My initial reaction was that if a company put out a media release or press statement that was similarly misleading, they would be caught out by the misleading and deceptive conduct provisions in the Corporations Act 2001 and Australian Securities and Investments Commission Act 2001.
However, after the shock subsided it was incumbent on us to strongly put director views on director liability forward yet again. This is particularly given that the Bill:
- Does not apply to other employers, such as trade unions and the Government, even though they also pay superannuation and wages;
- Directors, under this Bill, are liable for a company’s unpaid superannuation guarantee entitlements, regardless of their culpability and;
- More offensively, new directors who weren’t even on the board at the time of an offence are also liable after 30 days of becoming a director.

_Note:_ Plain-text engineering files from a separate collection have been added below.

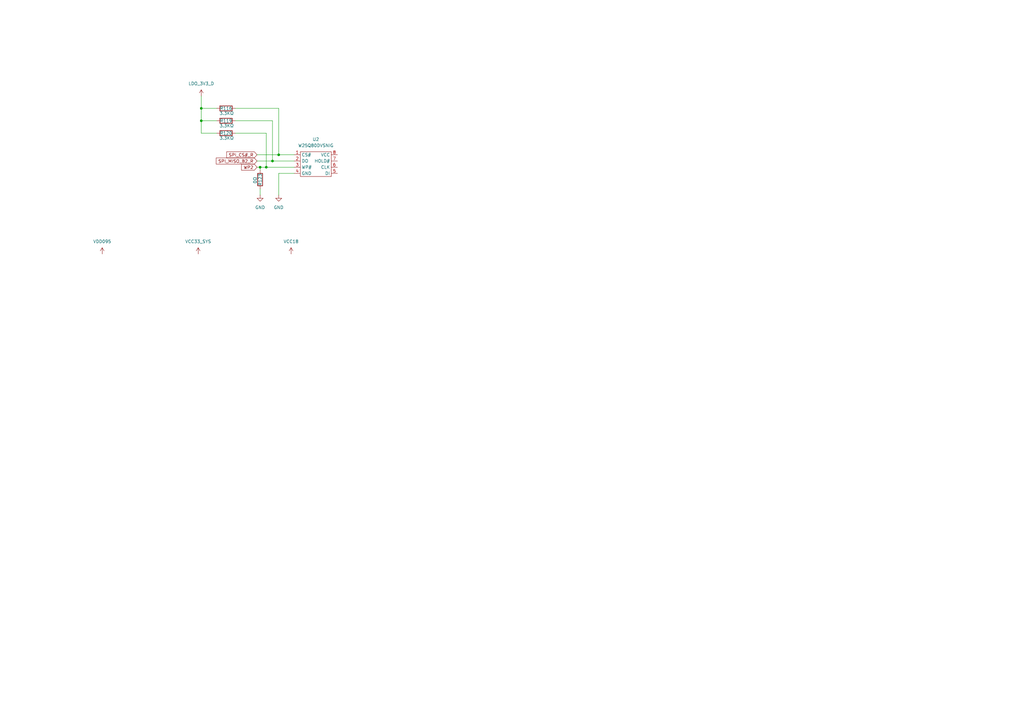
<source format=kicad_sch>
(kicad_sch
	(version 20250114)
	(generator "eeschema")
	(generator_version "9.0")
	(uuid "e6086fa1-4fa7-495d-9456-f1632e38d0b0")
	(paper "A3")
	
	(junction
		(at 114.3 63.5)
		(diameter 0)
		(color 0 0 0 0)
		(uuid "01656eee-de9d-47de-b12c-dea54fc28c5a")
	)
	(junction
		(at 82.55 49.53)
		(diameter 0)
		(color 0 0 0 0)
		(uuid "63bf312b-159d-4b13-b3b3-ca7b117189b8")
	)
	(junction
		(at 106.68 68.58)
		(diameter 0)
		(color 0 0 0 0)
		(uuid "652d8ab4-da00-4141-9b28-9304edcb0575")
	)
	(junction
		(at 109.22 68.58)
		(diameter 0)
		(color 0 0 0 0)
		(uuid "995a3e8f-0952-4db3-8b89-56bcc0f4b557")
	)
	(junction
		(at 82.55 44.45)
		(diameter 0)
		(color 0 0 0 0)
		(uuid "a405bd94-1c7e-4469-b121-fb7fcd644afd")
	)
	(junction
		(at 111.76 66.04)
		(diameter 0)
		(color 0 0 0 0)
		(uuid "ca5df253-4d36-4f00-91b7-a75e83352072")
	)
	(wire
		(pts
			(xy 105.41 66.04) (xy 111.76 66.04)
		)
		(stroke
			(width 0)
			(type default)
		)
		(uuid "121fc8b5-16a2-4428-a6ea-e99a10aaca69")
	)
	(wire
		(pts
			(xy 105.41 68.58) (xy 106.68 68.58)
		)
		(stroke
			(width 0)
			(type default)
		)
		(uuid "12a59cb8-5c33-4f78-b565-fede1c882992")
	)
	(wire
		(pts
			(xy 82.55 39.37) (xy 82.55 44.45)
		)
		(stroke
			(width 0)
			(type default)
		)
		(uuid "16ee9161-4843-4e75-aa24-6d3bbe751c25")
	)
	(wire
		(pts
			(xy 88.9 54.61) (xy 82.55 54.61)
		)
		(stroke
			(width 0)
			(type default)
		)
		(uuid "25ffd997-5116-4849-a5f6-6ee2d10bc569")
	)
	(wire
		(pts
			(xy 109.22 54.61) (xy 109.22 68.58)
		)
		(stroke
			(width 0)
			(type default)
		)
		(uuid "38e6f148-7376-4740-b954-e2160f514ce7")
	)
	(wire
		(pts
			(xy 96.52 44.45) (xy 114.3 44.45)
		)
		(stroke
			(width 0)
			(type default)
		)
		(uuid "45e470db-2a04-4700-bc7d-9b00dcd4c4be")
	)
	(wire
		(pts
			(xy 114.3 44.45) (xy 114.3 63.5)
		)
		(stroke
			(width 0)
			(type default)
		)
		(uuid "6752aa73-7f54-48b2-8869-1d77bcabe7de")
	)
	(wire
		(pts
			(xy 106.68 68.58) (xy 109.22 68.58)
		)
		(stroke
			(width 0)
			(type default)
		)
		(uuid "6b6cba1a-d9bf-41f2-a0ed-a35f3409d23c")
	)
	(wire
		(pts
			(xy 82.55 49.53) (xy 82.55 54.61)
		)
		(stroke
			(width 0)
			(type default)
		)
		(uuid "7f95bcdb-dbcc-4c65-8dc5-65e62665691d")
	)
	(wire
		(pts
			(xy 88.9 49.53) (xy 82.55 49.53)
		)
		(stroke
			(width 0)
			(type default)
		)
		(uuid "8af4fdfe-3e6b-44c5-8de3-9dbd0ef4a031")
	)
	(wire
		(pts
			(xy 106.68 68.58) (xy 106.68 69.85)
		)
		(stroke
			(width 0)
			(type default)
		)
		(uuid "a9547394-a750-4bc4-ad50-70cfd20300a8")
	)
	(wire
		(pts
			(xy 111.76 49.53) (xy 111.76 66.04)
		)
		(stroke
			(width 0)
			(type default)
		)
		(uuid "bad9de96-24d2-4fff-9626-963b1b0b4956")
	)
	(wire
		(pts
			(xy 109.22 68.58) (xy 120.65 68.58)
		)
		(stroke
			(width 0)
			(type default)
		)
		(uuid "d3d2b77d-6ab0-4ca7-bddd-33117d43f402")
	)
	(wire
		(pts
			(xy 105.41 63.5) (xy 114.3 63.5)
		)
		(stroke
			(width 0)
			(type default)
		)
		(uuid "d5e364d8-eef8-4337-ae9f-79a181960b29")
	)
	(wire
		(pts
			(xy 96.52 54.61) (xy 109.22 54.61)
		)
		(stroke
			(width 0)
			(type default)
		)
		(uuid "d5f69843-0f1c-4f6f-9658-0705053123cc")
	)
	(wire
		(pts
			(xy 120.65 71.12) (xy 114.3 71.12)
		)
		(stroke
			(width 0)
			(type default)
		)
		(uuid "d8694857-93ce-4dab-a5d4-eb47af15396a")
	)
	(wire
		(pts
			(xy 114.3 71.12) (xy 114.3 80.01)
		)
		(stroke
			(width 0)
			(type default)
		)
		(uuid "df6f4203-0111-43f1-aaed-b428feb8075b")
	)
	(wire
		(pts
			(xy 114.3 63.5) (xy 120.65 63.5)
		)
		(stroke
			(width 0)
			(type default)
		)
		(uuid "e49330c7-4b28-4248-9a1c-11c46002761a")
	)
	(wire
		(pts
			(xy 96.52 49.53) (xy 111.76 49.53)
		)
		(stroke
			(width 0)
			(type default)
		)
		(uuid "e87426c2-381e-478f-abf0-e3deded23ff2")
	)
	(wire
		(pts
			(xy 111.76 66.04) (xy 120.65 66.04)
		)
		(stroke
			(width 0)
			(type default)
		)
		(uuid "eaf8ca4e-b901-4bae-91c4-ac4db9e4b431")
	)
	(wire
		(pts
			(xy 82.55 44.45) (xy 88.9 44.45)
		)
		(stroke
			(width 0)
			(type default)
		)
		(uuid "eb4a95eb-392c-4430-b409-594121f84e7c")
	)
	(wire
		(pts
			(xy 106.68 77.47) (xy 106.68 80.01)
		)
		(stroke
			(width 0)
			(type default)
		)
		(uuid "ecd0b2fd-6cee-4230-8e47-20071cf91a29")
	)
	(wire
		(pts
			(xy 82.55 44.45) (xy 82.55 49.53)
		)
		(stroke
			(width 0)
			(type default)
		)
		(uuid "ee8b68e8-1690-430b-adb7-6cba031c2f3f")
	)
	(global_label "SPI_MISO_B2_R"
		(shape input)
		(at 105.41 66.04 180)
		(fields_autoplaced yes)
		(effects
			(font
				(size 1.27 1.27)
			)
			(justify right)
		)
		(uuid "3a16dbd5-430b-488a-ac61-4d1f96206fe4")
		(property "Intersheetrefs" "${INTERSHEET_REFS}"
			(at 88.092 66.04 0)
			(effects
				(font
					(size 1.27 1.27)
				)
				(justify right)
				(hide yes)
			)
		)
	)
	(global_label "WP2"
		(shape input)
		(at 105.41 68.58 180)
		(fields_autoplaced yes)
		(effects
			(font
				(size 1.27 1.27)
			)
			(justify right)
		)
		(uuid "493da37b-cd42-4454-9a0e-facb3fd6d956")
		(property "Intersheetrefs" "${INTERSHEET_REFS}"
			(at 98.4939 68.58 0)
			(effects
				(font
					(size 1.27 1.27)
				)
				(justify right)
				(hide yes)
			)
		)
	)
	(global_label "SPI_CS#_R"
		(shape input)
		(at 105.41 63.5 180)
		(fields_autoplaced yes)
		(effects
			(font
				(size 1.27 1.27)
			)
			(justify right)
		)
		(uuid "c9751be3-3d9a-4274-a458-d3ea8c05a3c6")
		(property "Intersheetrefs" "${INTERSHEET_REFS}"
			(at 92.3858 63.5 0)
			(effects
				(font
					(size 1.27 1.27)
				)
				(justify right)
				(hide yes)
			)
		)
	)
	(symbol
		(lib_id "power:GND")
		(at 106.68 80.01 0)
		(unit 1)
		(exclude_from_sim no)
		(in_bom yes)
		(on_board yes)
		(dnp no)
		(fields_autoplaced yes)
		(uuid "0192a1c4-e70d-4713-827f-39328065d8d2")
		(property "Reference" "#PWR0166"
			(at 106.68 86.36 0)
			(effects
				(font
					(size 1.27 1.27)
				)
				(hide yes)
			)
		)
		(property "Value" "GND"
			(at 106.68 85.09 0)
			(effects
				(font
					(size 1.27 1.27)
				)
			)
		)
		(property "Footprint" ""
			(at 106.68 80.01 0)
			(effects
				(font
					(size 1.27 1.27)
				)
				(hide yes)
			)
		)
		(property "Datasheet" ""
			(at 106.68 80.01 0)
			(effects
				(font
					(size 1.27 1.27)
				)
				(hide yes)
			)
		)
		(property "Description" "Power symbol creates a global label with name \"GND\" , ground"
			(at 106.68 80.01 0)
			(effects
				(font
					(size 1.27 1.27)
				)
				(hide yes)
			)
		)
		(pin "1"
			(uuid "f4f9ead2-e4d4-4368-99d0-0290f3dc80df")
		)
		(instances
			(project "eGPU-dock"
				(path "/8f0f92a2-cb20-4d7d-abbf-7fcc4a39a6af/18b00291-09c0-4176-82b1-d9b336b3566b/a96fa695-a4dc-452b-9ff0-17de37e7ed1e"
					(reference "#PWR0166")
					(unit 1)
				)
			)
		)
	)
	(symbol
		(lib_id "Device:R")
		(at 92.71 54.61 90)
		(unit 1)
		(exclude_from_sim no)
		(in_bom yes)
		(on_board yes)
		(dnp no)
		(uuid "1d40094f-1539-45bf-b19a-b1f92fec5a0e")
		(property "Reference" "R120"
			(at 92.71 54.61 90)
			(effects
				(font
					(size 1.27 1.27)
				)
			)
		)
		(property "Value" "3.3KΩ"
			(at 92.964 56.642 90)
			(effects
				(font
					(size 1.27 1.27)
				)
			)
		)
		(property "Footprint" "Resistor_SMD:R_0402_1005Metric"
			(at 92.71 56.388 90)
			(effects
				(font
					(size 1.27 1.27)
				)
				(hide yes)
			)
		)
		(property "Datasheet" "~"
			(at 92.71 54.61 0)
			(effects
				(font
					(size 1.27 1.27)
				)
				(hide yes)
			)
		)
		(property "Description" "Resistor"
			(at 92.71 54.61 0)
			(effects
				(font
					(size 1.27 1.27)
				)
				(hide yes)
			)
		)
		(pin "1"
			(uuid "588d84b8-d84a-4844-995f-665350d2a159")
		)
		(pin "2"
			(uuid "748dc0d1-0afc-4559-9d45-cfa285c1caf9")
		)
		(instances
			(project "eGPU-dock"
				(path "/8f0f92a2-cb20-4d7d-abbf-7fcc4a39a6af/18b00291-09c0-4176-82b1-d9b336b3566b/a96fa695-a4dc-452b-9ff0-17de37e7ed1e"
					(reference "R120")
					(unit 1)
				)
			)
		)
	)
	(symbol
		(lib_id "Device:R")
		(at 92.71 44.45 90)
		(unit 1)
		(exclude_from_sim no)
		(in_bom yes)
		(on_board yes)
		(dnp no)
		(uuid "2728c5fc-0880-4955-ad16-fed8901198db")
		(property "Reference" "R116"
			(at 92.71 44.45 90)
			(effects
				(font
					(size 1.27 1.27)
				)
			)
		)
		(property "Value" "3.3KΩ"
			(at 92.964 46.482 90)
			(effects
				(font
					(size 1.27 1.27)
				)
			)
		)
		(property "Footprint" "Resistor_SMD:R_0402_1005Metric"
			(at 92.71 46.228 90)
			(effects
				(font
					(size 1.27 1.27)
				)
				(hide yes)
			)
		)
		(property "Datasheet" "~"
			(at 92.71 44.45 0)
			(effects
				(font
					(size 1.27 1.27)
				)
				(hide yes)
			)
		)
		(property "Description" "Resistor"
			(at 92.71 44.45 0)
			(effects
				(font
					(size 1.27 1.27)
				)
				(hide yes)
			)
		)
		(pin "1"
			(uuid "266a33b8-fe54-4ee2-96b3-fa3fc0d6ebd1")
		)
		(pin "2"
			(uuid "f57611df-c298-49b1-9df3-13ca81be39a3")
		)
		(instances
			(project "eGPU-dock"
				(path "/8f0f92a2-cb20-4d7d-abbf-7fcc4a39a6af/18b00291-09c0-4176-82b1-d9b336b3566b/a96fa695-a4dc-452b-9ff0-17de37e7ed1e"
					(reference "R116")
					(unit 1)
				)
			)
		)
	)
	(symbol
		(lib_id "power:+3.3VA")
		(at 82.55 39.37 0)
		(unit 1)
		(exclude_from_sim no)
		(in_bom yes)
		(on_board yes)
		(dnp no)
		(fields_autoplaced yes)
		(uuid "433ac327-0bfe-4ad8-8e1e-b596868b759c")
		(property "Reference" "#PWR0165"
			(at 82.55 43.18 0)
			(effects
				(font
					(size 1.27 1.27)
				)
				(hide yes)
			)
		)
		(property "Value" "LDO_3V3_D"
			(at 82.55 34.29 0)
			(effects
				(font
					(size 1.27 1.27)
				)
			)
		)
		(property "Footprint" ""
			(at 82.55 39.37 0)
			(effects
				(font
					(size 1.27 1.27)
				)
				(hide yes)
			)
		)
		(property "Datasheet" ""
			(at 82.55 39.37 0)
			(effects
				(font
					(size 1.27 1.27)
				)
				(hide yes)
			)
		)
		(property "Description" "Power symbol creates a global label with name \"+3.3VA\""
			(at 82.55 39.37 0)
			(effects
				(font
					(size 1.27 1.27)
				)
				(hide yes)
			)
		)
		(pin "1"
			(uuid "a5e34f2d-5dc5-4087-9551-6a707953c0f6")
		)
		(instances
			(project "eGPU-dock"
				(path "/8f0f92a2-cb20-4d7d-abbf-7fcc4a39a6af/18b00291-09c0-4176-82b1-d9b336b3566b/a96fa695-a4dc-452b-9ff0-17de37e7ed1e"
					(reference "#PWR0165")
					(unit 1)
				)
			)
		)
	)
	(symbol
		(lib_id "power:VDD")
		(at 41.91 104.14 0)
		(unit 1)
		(exclude_from_sim no)
		(in_bom yes)
		(on_board yes)
		(dnp no)
		(fields_autoplaced yes)
		(uuid "6237ef2c-47cc-40c6-8b70-52d5fbb960df")
		(property "Reference" "#PWR0161"
			(at 41.91 107.95 0)
			(effects
				(font
					(size 1.27 1.27)
				)
				(hide yes)
			)
		)
		(property "Value" "VDD095"
			(at 41.91 99.06 0)
			(effects
				(font
					(size 1.27 1.27)
				)
			)
		)
		(property "Footprint" ""
			(at 41.91 104.14 0)
			(effects
				(font
					(size 1.27 1.27)
				)
				(hide yes)
			)
		)
		(property "Datasheet" ""
			(at 41.91 104.14 0)
			(effects
				(font
					(size 1.27 1.27)
				)
				(hide yes)
			)
		)
		(property "Description" "Power symbol creates a global label with name \"VDD\""
			(at 41.91 104.14 0)
			(effects
				(font
					(size 1.27 1.27)
				)
				(hide yes)
			)
		)
		(pin "1"
			(uuid "69872a9f-f389-409a-9c18-0812b839da96")
		)
		(instances
			(project "eGPU-dock"
				(path "/8f0f92a2-cb20-4d7d-abbf-7fcc4a39a6af/18b00291-09c0-4176-82b1-d9b336b3566b/a96fa695-a4dc-452b-9ff0-17de37e7ed1e"
					(reference "#PWR0161")
					(unit 1)
				)
			)
		)
	)
	(symbol
		(lib_id "power:+3.3VA")
		(at 119.38 104.14 0)
		(unit 1)
		(exclude_from_sim no)
		(in_bom yes)
		(on_board yes)
		(dnp no)
		(fields_autoplaced yes)
		(uuid "70880e23-606f-434d-a63d-f812d01e803b")
		(property "Reference" "#PWR0164"
			(at 119.38 107.95 0)
			(effects
				(font
					(size 1.27 1.27)
				)
				(hide yes)
			)
		)
		(property "Value" "VCC18"
			(at 119.38 99.06 0)
			(effects
				(font
					(size 1.27 1.27)
				)
			)
		)
		(property "Footprint" ""
			(at 119.38 104.14 0)
			(effects
				(font
					(size 1.27 1.27)
				)
				(hide yes)
			)
		)
		(property "Datasheet" ""
			(at 119.38 104.14 0)
			(effects
				(font
					(size 1.27 1.27)
				)
				(hide yes)
			)
		)
		(property "Description" "Power symbol creates a global label with name \"+3.3VA\""
			(at 119.38 104.14 0)
			(effects
				(font
					(size 1.27 1.27)
				)
				(hide yes)
			)
		)
		(pin "1"
			(uuid "24bea773-d375-4c61-acc1-a3886f1352c2")
		)
		(instances
			(project "eGPU-dock"
				(path "/8f0f92a2-cb20-4d7d-abbf-7fcc4a39a6af/18b00291-09c0-4176-82b1-d9b336b3566b/a96fa695-a4dc-452b-9ff0-17de37e7ed1e"
					(reference "#PWR0164")
					(unit 1)
				)
			)
		)
	)
	(symbol
		(lib_id "power:+3.3VA")
		(at 81.28 104.14 0)
		(unit 1)
		(exclude_from_sim no)
		(in_bom yes)
		(on_board yes)
		(dnp no)
		(fields_autoplaced yes)
		(uuid "c05fda7b-da04-4505-ae3f-6a15f67fbfb3")
		(property "Reference" "#PWR0163"
			(at 81.28 107.95 0)
			(effects
				(font
					(size 1.27 1.27)
				)
				(hide yes)
			)
		)
		(property "Value" "VCC33_SYS"
			(at 81.28 99.06 0)
			(effects
				(font
					(size 1.27 1.27)
				)
			)
		)
		(property "Footprint" ""
			(at 81.28 104.14 0)
			(effects
				(font
					(size 1.27 1.27)
				)
				(hide yes)
			)
		)
		(property "Datasheet" ""
			(at 81.28 104.14 0)
			(effects
				(font
					(size 1.27 1.27)
				)
				(hide yes)
			)
		)
		(property "Description" "Power symbol creates a global label with name \"+3.3VA\""
			(at 81.28 104.14 0)
			(effects
				(font
					(size 1.27 1.27)
				)
				(hide yes)
			)
		)
		(pin "1"
			(uuid "bf2e0639-0f5e-47ff-a452-72ebae6e26cd")
		)
		(instances
			(project "eGPU-dock"
				(path "/8f0f92a2-cb20-4d7d-abbf-7fcc4a39a6af/18b00291-09c0-4176-82b1-d9b336b3566b/a96fa695-a4dc-452b-9ff0-17de37e7ed1e"
					(reference "#PWR0163")
					(unit 1)
				)
			)
		)
	)
	(symbol
		(lib_id "power:GND")
		(at 114.3 80.01 0)
		(unit 1)
		(exclude_from_sim no)
		(in_bom yes)
		(on_board yes)
		(dnp no)
		(fields_autoplaced yes)
		(uuid "c278482a-64b8-4f3d-a8de-315d324961f0")
		(property "Reference" "#PWR0162"
			(at 114.3 86.36 0)
			(effects
				(font
					(size 1.27 1.27)
				)
				(hide yes)
			)
		)
		(property "Value" "GND"
			(at 114.3 85.09 0)
			(effects
				(font
					(size 1.27 1.27)
				)
			)
		)
		(property "Footprint" ""
			(at 114.3 80.01 0)
			(effects
				(font
					(size 1.27 1.27)
				)
				(hide yes)
			)
		)
		(property "Datasheet" ""
			(at 114.3 80.01 0)
			(effects
				(font
					(size 1.27 1.27)
				)
				(hide yes)
			)
		)
		(property "Description" "Power symbol creates a global label with name \"GND\" , ground"
			(at 114.3 80.01 0)
			(effects
				(font
					(size 1.27 1.27)
				)
				(hide yes)
			)
		)
		(pin "1"
			(uuid "ce56e7de-023a-4895-83f3-5f9ff87a9578")
		)
		(instances
			(project "eGPU-dock"
				(path "/8f0f92a2-cb20-4d7d-abbf-7fcc4a39a6af/18b00291-09c0-4176-82b1-d9b336b3566b/a96fa695-a4dc-452b-9ff0-17de37e7ed1e"
					(reference "#PWR0162")
					(unit 1)
				)
			)
		)
	)
	(symbol
		(lib_id "egpulib:W25Q80DVSNIG")
		(at 129.54 60.96 0)
		(unit 1)
		(exclude_from_sim no)
		(in_bom yes)
		(on_board yes)
		(dnp no)
		(fields_autoplaced yes)
		(uuid "c45b5c0c-5ddc-4bc7-99a9-8891e2579df2")
		(property "Reference" "U2"
			(at 129.54 57.15 0)
			(effects
				(font
					(size 1.27 1.27)
				)
			)
		)
		(property "Value" "W25Q80DVSNIG"
			(at 129.54 59.69 0)
			(effects
				(font
					(size 1.27 1.27)
				)
			)
		)
		(property "Footprint" "Package_SO:SOIC-8_3.9x4.9mm_P1.27mm"
			(at 129.54 60.96 0)
			(effects
				(font
					(size 1.27 1.27)
				)
				(hide yes)
			)
		)
		(property "Datasheet" ""
			(at 129.54 60.96 0)
			(effects
				(font
					(size 1.27 1.27)
				)
				(hide yes)
			)
		)
		(property "Description" ""
			(at 129.54 60.96 0)
			(effects
				(font
					(size 1.27 1.27)
				)
				(hide yes)
			)
		)
		(pin "8"
			(uuid "89d9d61b-28af-4e47-b2d8-8e95a25295af")
		)
		(pin "6"
			(uuid "9ad54634-1ae0-4ad8-9025-db56913e02bf")
		)
		(pin "1"
			(uuid "24ff3d58-1e10-46da-b7ab-85b9452732cf")
		)
		(pin "4"
			(uuid "3e73f0cd-0558-4429-9563-9412da89345c")
		)
		(pin "7"
			(uuid "6911eb19-494d-41d1-8d24-6f39a07c21b8")
		)
		(pin "5"
			(uuid "727e6844-2864-4f16-bbe9-9ce36e87a7e9")
		)
		(pin "2"
			(uuid "a85a11b5-dc25-402b-8419-b0a0f87617ac")
		)
		(pin "3"
			(uuid "dea648bf-dd8e-43b5-9906-a3ac4adbc5f4")
		)
		(instances
			(project ""
				(path "/8f0f92a2-cb20-4d7d-abbf-7fcc4a39a6af/18b00291-09c0-4176-82b1-d9b336b3566b/a96fa695-a4dc-452b-9ff0-17de37e7ed1e"
					(reference "U2")
					(unit 1)
				)
			)
		)
	)
	(symbol
		(lib_id "Device:R")
		(at 106.68 73.66 0)
		(unit 1)
		(exclude_from_sim no)
		(in_bom yes)
		(on_board yes)
		(dnp no)
		(uuid "d749425f-90cf-4517-9990-1c000d928619")
		(property "Reference" "R123"
			(at 106.68 73.66 90)
			(effects
				(font
					(size 1.27 1.27)
				)
			)
		)
		(property "Value" "0Ω"
			(at 104.648 73.914 90)
			(effects
				(font
					(size 1.27 1.27)
				)
			)
		)
		(property "Footprint" "Resistor_SMD:R_0402_1005Metric"
			(at 104.902 73.66 90)
			(effects
				(font
					(size 1.27 1.27)
				)
				(hide yes)
			)
		)
		(property "Datasheet" "~"
			(at 106.68 73.66 0)
			(effects
				(font
					(size 1.27 1.27)
				)
				(hide yes)
			)
		)
		(property "Description" "Resistor"
			(at 106.68 73.66 0)
			(effects
				(font
					(size 1.27 1.27)
				)
				(hide yes)
			)
		)
		(pin "1"
			(uuid "ec9eb50c-e386-4b5f-ac73-bf96448d3135")
		)
		(pin "2"
			(uuid "fdd4b048-d410-4653-ace1-812f8016010f")
		)
		(instances
			(project "eGPU-dock"
				(path "/8f0f92a2-cb20-4d7d-abbf-7fcc4a39a6af/18b00291-09c0-4176-82b1-d9b336b3566b/a96fa695-a4dc-452b-9ff0-17de37e7ed1e"
					(reference "R123")
					(unit 1)
				)
			)
		)
	)
	(symbol
		(lib_id "Device:R")
		(at 92.71 49.53 90)
		(unit 1)
		(exclude_from_sim no)
		(in_bom yes)
		(on_board yes)
		(dnp no)
		(uuid "e6f883af-ca97-492e-b1f4-0c279dd49406")
		(property "Reference" "R119"
			(at 92.71 49.53 90)
			(effects
				(font
					(size 1.27 1.27)
				)
			)
		)
		(property "Value" "3.3KΩ"
			(at 92.964 51.562 90)
			(effects
				(font
					(size 1.27 1.27)
				)
			)
		)
		(property "Footprint" "Resistor_SMD:R_0402_1005Metric"
			(at 92.71 51.308 90)
			(effects
				(font
					(size 1.27 1.27)
				)
				(hide yes)
			)
		)
		(property "Datasheet" "~"
			(at 92.71 49.53 0)
			(effects
				(font
					(size 1.27 1.27)
				)
				(hide yes)
			)
		)
		(property "Description" "Resistor"
			(at 92.71 49.53 0)
			(effects
				(font
					(size 1.27 1.27)
				)
				(hide yes)
			)
		)
		(pin "1"
			(uuid "3a12cee9-a783-474d-865f-044d1a31a977")
		)
		(pin "2"
			(uuid "20715667-1596-4972-9266-d09d195c69c0")
		)
		(instances
			(project "eGPU-dock"
				(path "/8f0f92a2-cb20-4d7d-abbf-7fcc4a39a6af/18b00291-09c0-4176-82b1-d9b336b3566b/a96fa695-a4dc-452b-9ff0-17de37e7ed1e"
					(reference "R119")
					(unit 1)
				)
			)
		)
	)
)

</source>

When the Bill first came out, we wrote detailed submissions to Treasury, which can be seen on our website. We also went to Canberra with the head of our Law Committee, Professor Bob Baxt AO, and Shayne Carter, one of Australia’s leading tax and super experts, to put forward our case.
We gave evidence to the House of Representatives Standing Committee on Economics and were pleased to see some positive results. Significantly, the committee recommended that the Bill be withdrawn to at least look at the insertion of a proper definition of a phoenix company and to strengthen the defences for directors.
While an extra defence was subsequently added, the revised Bill, when released for further consultation by Treasury, did not limit its scope to fraudulent phoenix activity.
After providing a further written submission to Treasury, we then went back to the House of Representatives in Canberra for a second time.
It was ironic that as we entered the room where the committee session was being held, we walked past the Magna Carta – among the best-known documents in the English legal history, which established the rule of law.
Although it was argued against us that this Bill simply follows PAYG tax laws, it still amazes me that overreaching legislation of this sort, and the erosion of the rule of law for directors, can be regarded as acceptable, whether it be in the taxation or superannuation legislation, or any other Act.
Either there is a rule of law that applies to all citizens, or there is no rule of law. Politicians should not be selective as to when it applies to people they consider to be politically expedient to ignore.
It has been said that democracy is paper thin, and the only thing standing between democracy and tyranny is the rule of law. A way to test this proposition is to simply take out the word directors, replace it with any other member of society and read this Bill in that context.
Apart from this important legal principle, the fact that no proper Regulatory Impact Statement has been conducted to assess the added burden of this legislation on directors and boards, when not confined to phoenix activity, is also of major concern. It flies in the face of other government initiatives, including the COAG Reform Agenda and deregulation more generally. It is disappointing that at a time when COAG is working to remedy the economic problems caused by this type of legislation on the one hand, the Federal Government is hindering these efforts by adding to the director liability burden with the other.
It would appear that just as the price of democracy is eternal vigilance, the fight for the rule of law, especially for business and directors, needs to continue to be hard fought, particularly by us.